As with xsl:comment elements, an xsl:processing-instruction element cannot be a top-level element -- if it's a child of an xsl:stylesheet element, an XSLT processor will ignore it. Like the one shown in the example above, it should be a child of an element (in this case, xsl:template) that can add nodes to the result tree.

Reading and Using Processing Instructions from Your Source Tree

An XSLT processor's default treatment of processing instructions in the source tree is to ignore them. Using the processing-instruction() function, your stylesheet can find processing instructions and add them to the result tree. For example, this template copies all processing instructions to the output with no changes.

<xsl:template match="processing-instruction()">
  <xsl:copy/>
</xsl:template>

XSLT also lets you select processing instructions by the value of the processing instruction target that must begin each one. Together with XSLT's ability to pull out processing instruction content by using the xsl:value-of element, you can use this to convert processing instructions with specific processing instruction targets into their own elements.
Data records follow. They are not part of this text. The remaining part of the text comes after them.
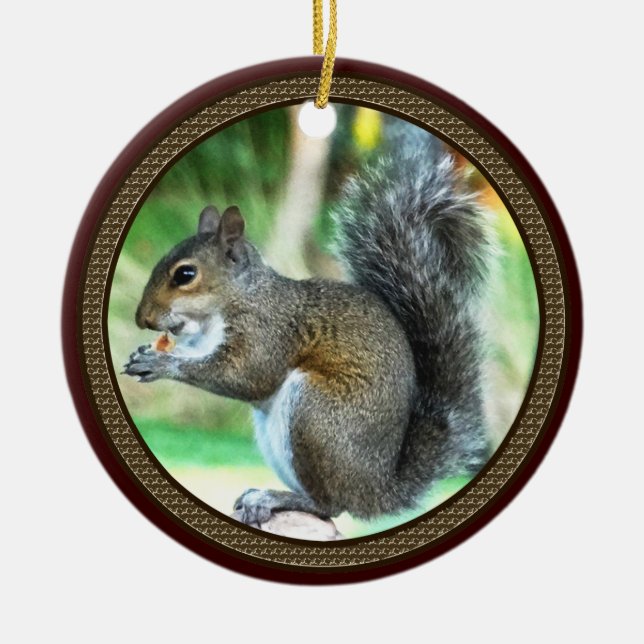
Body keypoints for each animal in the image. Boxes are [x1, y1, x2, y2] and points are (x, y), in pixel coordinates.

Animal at [124, 125, 495, 526]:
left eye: (185, 274)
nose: (142, 318)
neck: (235, 301)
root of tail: (377, 491)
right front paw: (144, 354)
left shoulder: (268, 330)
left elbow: (247, 375)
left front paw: (162, 363)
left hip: (315, 414)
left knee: (329, 505)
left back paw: (277, 498)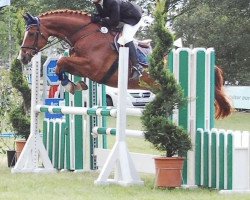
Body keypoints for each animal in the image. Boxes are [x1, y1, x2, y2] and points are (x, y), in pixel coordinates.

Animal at [20, 9, 232, 119]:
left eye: (31, 33)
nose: (23, 57)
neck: (84, 34)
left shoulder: (93, 67)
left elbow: (61, 62)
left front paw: (70, 85)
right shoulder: (82, 65)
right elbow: (62, 65)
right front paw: (76, 85)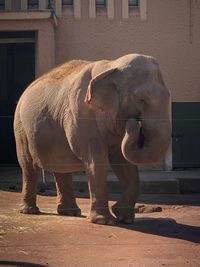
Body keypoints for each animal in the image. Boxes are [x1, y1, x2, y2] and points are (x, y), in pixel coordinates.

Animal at [13, 53, 171, 225]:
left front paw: (124, 218)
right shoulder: (82, 115)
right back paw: (29, 211)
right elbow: (96, 160)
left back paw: (70, 213)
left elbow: (122, 161)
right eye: (140, 99)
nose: (134, 123)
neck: (111, 66)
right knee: (28, 166)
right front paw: (104, 221)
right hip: (20, 128)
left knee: (60, 166)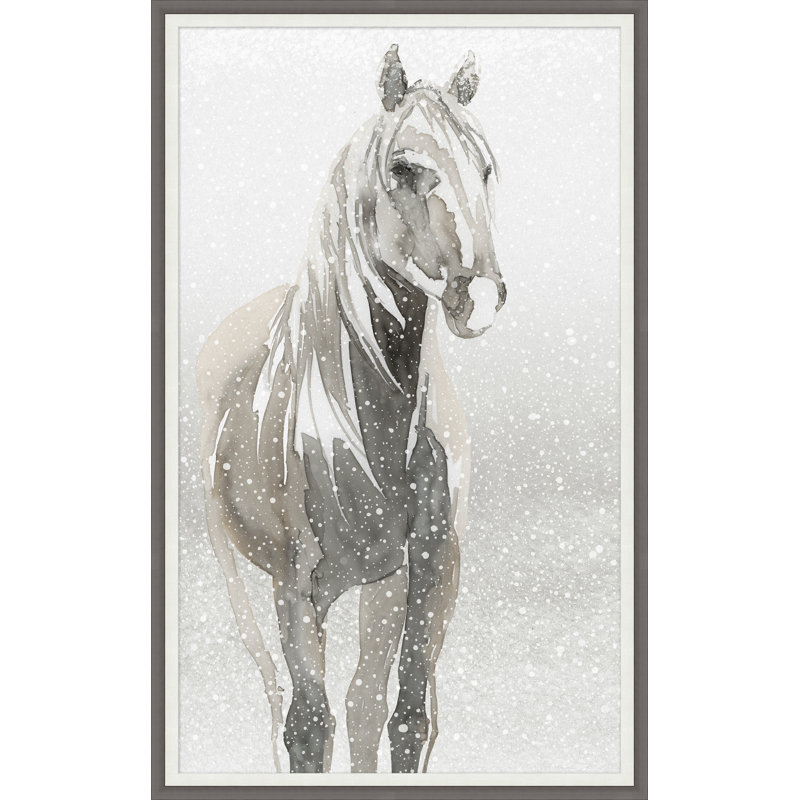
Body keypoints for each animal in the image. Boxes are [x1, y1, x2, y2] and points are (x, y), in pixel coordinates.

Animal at [196, 45, 506, 774]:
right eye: (405, 168)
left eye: (484, 167)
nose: (480, 297)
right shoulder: (296, 585)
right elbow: (308, 726)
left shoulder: (431, 568)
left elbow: (407, 718)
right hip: (240, 572)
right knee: (273, 690)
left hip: (380, 586)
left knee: (365, 703)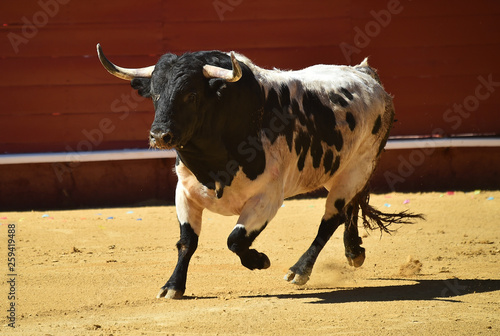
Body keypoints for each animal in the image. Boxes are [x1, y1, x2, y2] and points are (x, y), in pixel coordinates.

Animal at [95, 44, 420, 300]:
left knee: (332, 218)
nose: (160, 135)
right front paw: (173, 286)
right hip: (342, 173)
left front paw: (259, 260)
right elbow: (187, 242)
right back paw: (354, 252)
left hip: (358, 167)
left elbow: (235, 239)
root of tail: (366, 73)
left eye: (191, 94)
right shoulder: (184, 192)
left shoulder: (267, 198)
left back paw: (299, 270)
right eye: (154, 94)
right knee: (349, 208)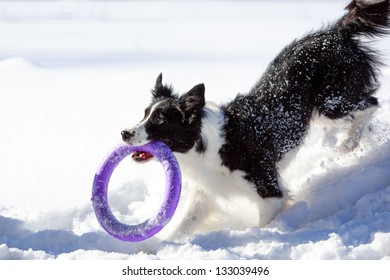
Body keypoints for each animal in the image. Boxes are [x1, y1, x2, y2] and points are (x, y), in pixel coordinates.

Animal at [122, 0, 390, 238]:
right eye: (144, 114)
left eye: (160, 120)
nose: (124, 133)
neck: (207, 147)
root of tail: (337, 31)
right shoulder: (205, 193)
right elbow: (184, 224)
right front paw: (157, 247)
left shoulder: (268, 188)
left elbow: (264, 222)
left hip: (331, 103)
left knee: (371, 104)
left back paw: (349, 144)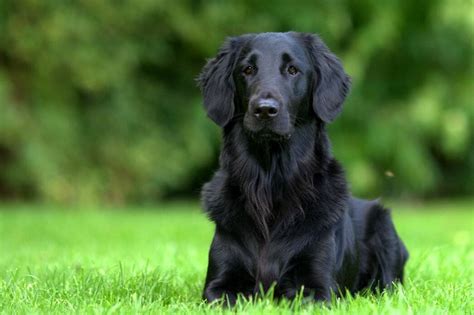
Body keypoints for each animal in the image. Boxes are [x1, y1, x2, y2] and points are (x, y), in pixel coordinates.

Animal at [196, 31, 408, 304]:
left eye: (293, 70)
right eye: (248, 69)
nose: (264, 110)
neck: (270, 182)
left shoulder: (319, 288)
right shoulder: (218, 285)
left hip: (385, 231)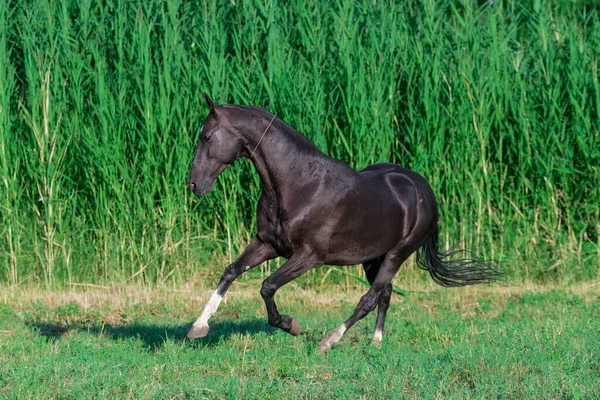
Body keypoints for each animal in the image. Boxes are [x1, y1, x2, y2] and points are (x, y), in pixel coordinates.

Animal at [188, 94, 502, 354]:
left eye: (206, 137)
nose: (194, 185)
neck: (299, 185)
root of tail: (425, 189)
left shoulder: (309, 256)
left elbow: (267, 286)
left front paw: (291, 325)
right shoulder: (267, 244)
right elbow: (230, 272)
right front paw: (199, 326)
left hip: (398, 254)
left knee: (369, 299)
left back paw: (330, 340)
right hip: (373, 258)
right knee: (385, 294)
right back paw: (375, 342)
For example, the following XML document excerpt has two processing instructions with different PI targets: xml-stylesheet and smellPlugIn.

<?xml-stylesheet href="headlines.css" type="text/css"?>
<verse>And hazard in the Glorious Enterprise</verse>
<?smellPlugIn scent="newCar" duration="12secs"?>

In addition to converting the verse element above to a p element, the following template rules will convert the xml-stylesheet processing instruction to a stylesheet element and the smellPlugIn processing instruction to a smellData element.
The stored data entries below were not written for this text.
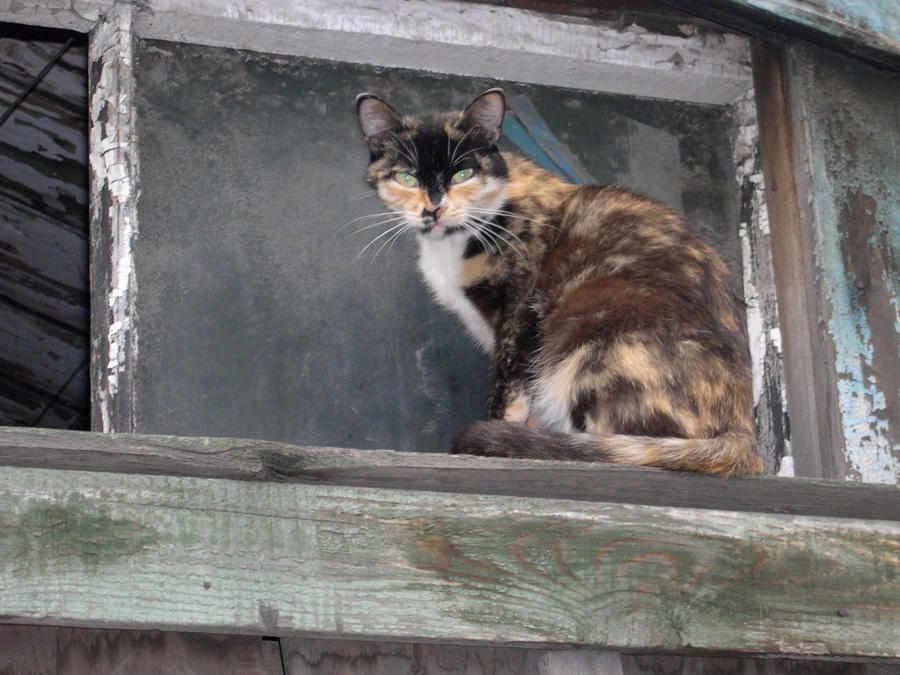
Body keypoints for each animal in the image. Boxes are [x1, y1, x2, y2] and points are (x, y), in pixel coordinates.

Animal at [356, 90, 764, 476]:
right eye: (406, 177)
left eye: (463, 174)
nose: (434, 208)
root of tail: (744, 435)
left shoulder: (519, 312)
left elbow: (508, 389)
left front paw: (501, 433)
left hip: (589, 338)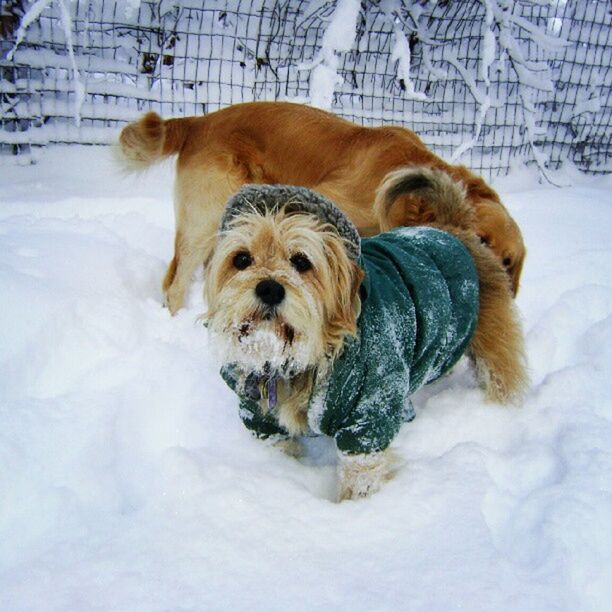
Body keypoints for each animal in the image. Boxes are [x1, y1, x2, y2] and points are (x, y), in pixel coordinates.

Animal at [204, 169, 524, 502]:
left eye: (301, 261)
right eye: (241, 259)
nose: (269, 288)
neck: (297, 359)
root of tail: (452, 227)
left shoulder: (369, 416)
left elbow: (361, 472)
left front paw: (355, 508)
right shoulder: (260, 417)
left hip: (494, 345)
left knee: (503, 376)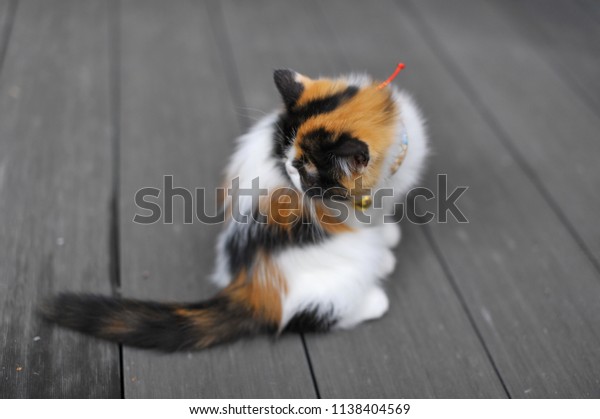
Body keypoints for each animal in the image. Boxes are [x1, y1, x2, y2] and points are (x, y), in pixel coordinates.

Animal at [43, 69, 426, 352]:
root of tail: (251, 286)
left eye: (306, 171)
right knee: (314, 314)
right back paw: (374, 297)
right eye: (286, 157)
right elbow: (366, 224)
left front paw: (388, 233)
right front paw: (386, 246)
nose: (289, 172)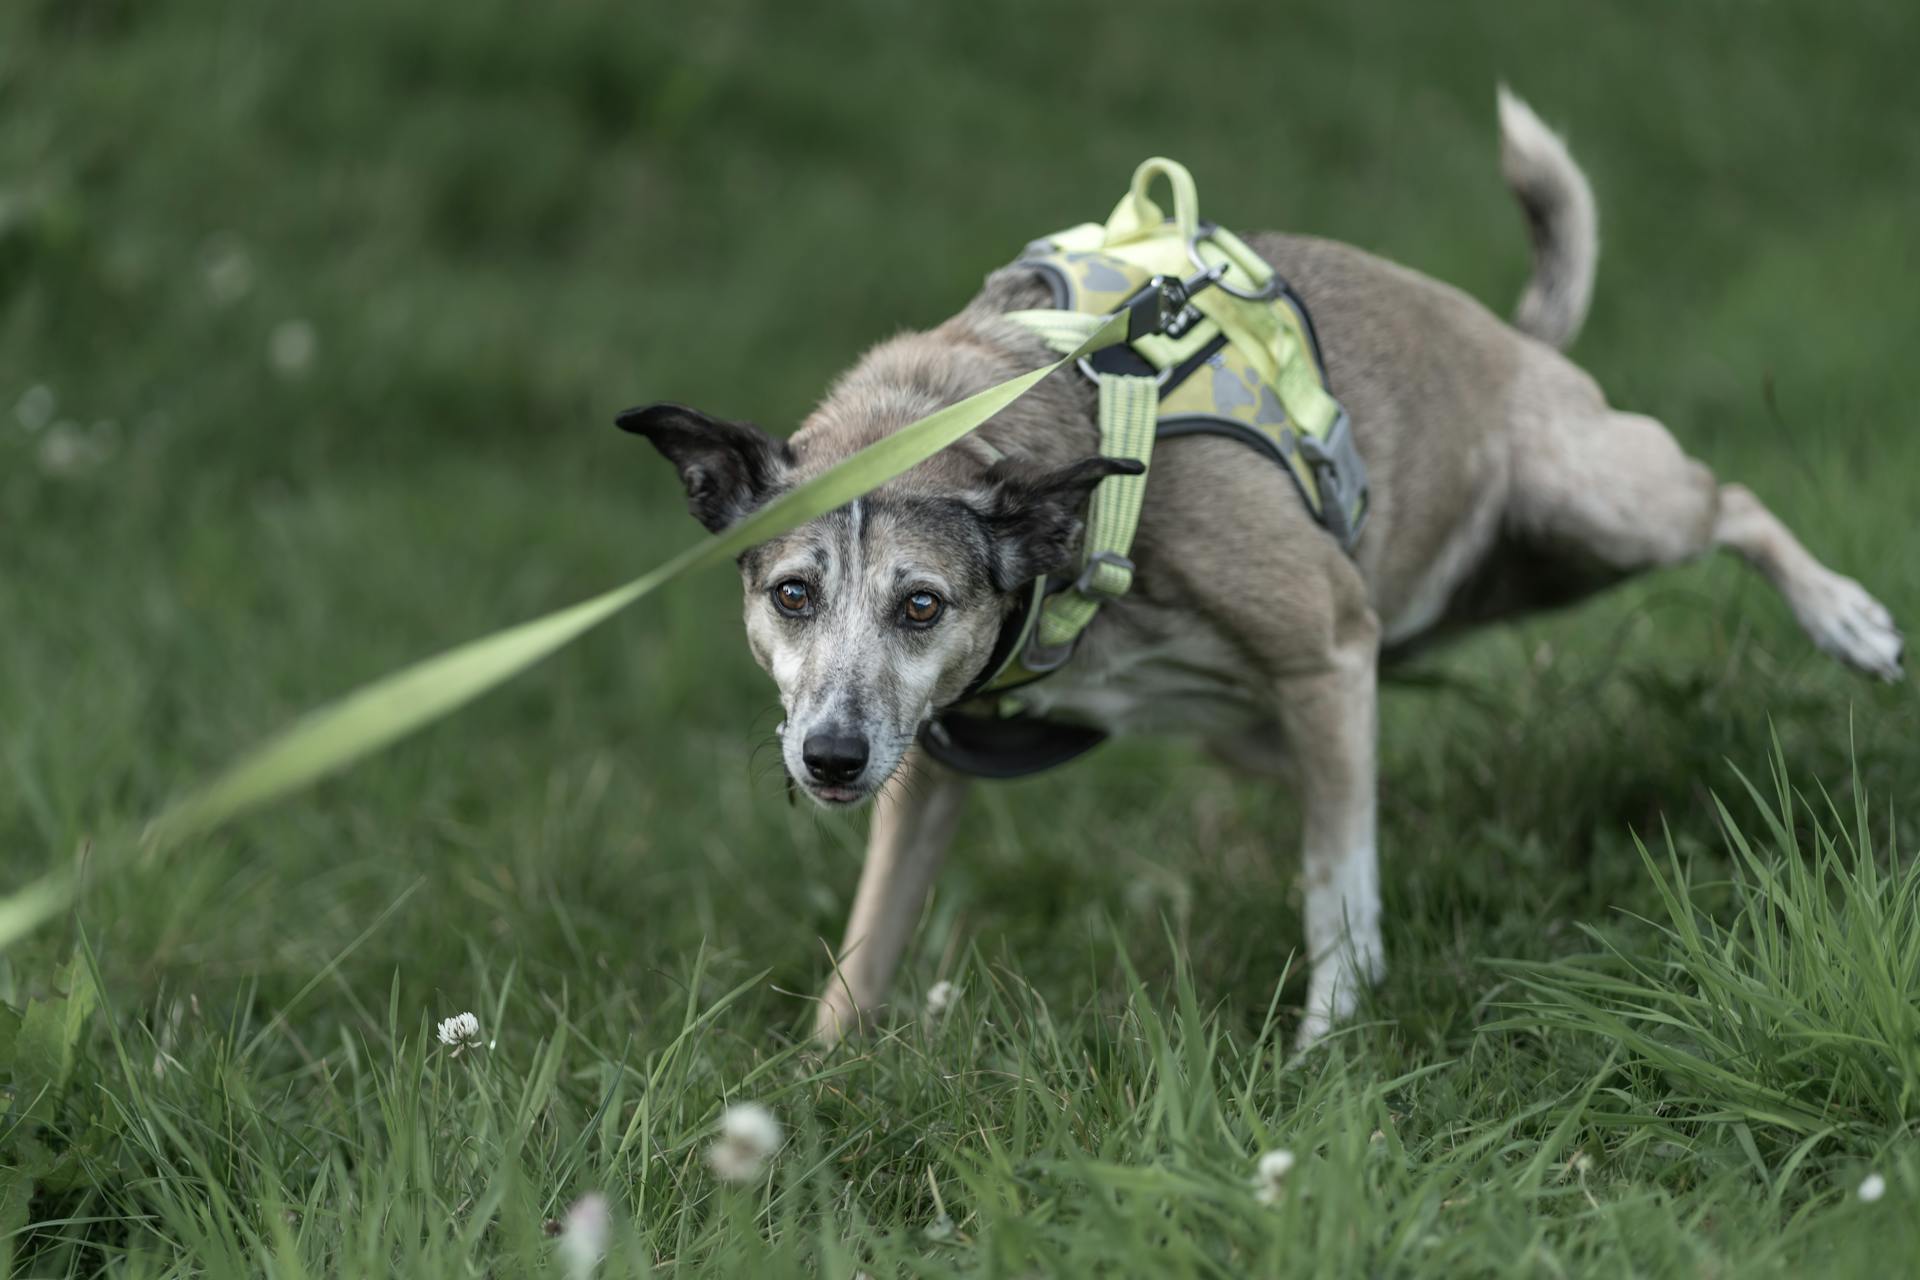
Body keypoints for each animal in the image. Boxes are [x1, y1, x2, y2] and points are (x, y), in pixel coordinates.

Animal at [618, 90, 1904, 1051]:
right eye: (792, 593)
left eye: (920, 603)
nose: (829, 757)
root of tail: (1514, 339)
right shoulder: (929, 764)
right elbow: (870, 940)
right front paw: (818, 1083)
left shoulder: (1325, 649)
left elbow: (1336, 884)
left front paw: (1328, 1047)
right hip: (1307, 695)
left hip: (1596, 502)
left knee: (1729, 502)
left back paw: (1846, 618)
<xsl:template match="processing-instruction('xml-stylesheet')">
  <stylesheet><xsl:value-of select="."/></stylesheet>
</xsl:template>

<xsl:template match="processing-instruction('smellPlugIn')">
  <smellData><xsl:value-of select="."/></smellData>
</xsl:template>

<xsl:template match="verse">
  <p><xsl:apply-templates/></p>
</xsl:template>

The templates above, applied to the example input, add the following to the result tree:

<stylesheet>href="headlines.css" type="text/css"</stylesheet>
<p>And hazard in the Glorious Enterprise</p>
<smellData>scent="newCar" duration="12secs"</smellData>

Using the specialized XSLT elements and functions that we've looked at in this column, you can take full advantage of the flexibility that comments and processing instructions can add to your input and output documents. After all, sometimes XML documents can be more than elements and attributes.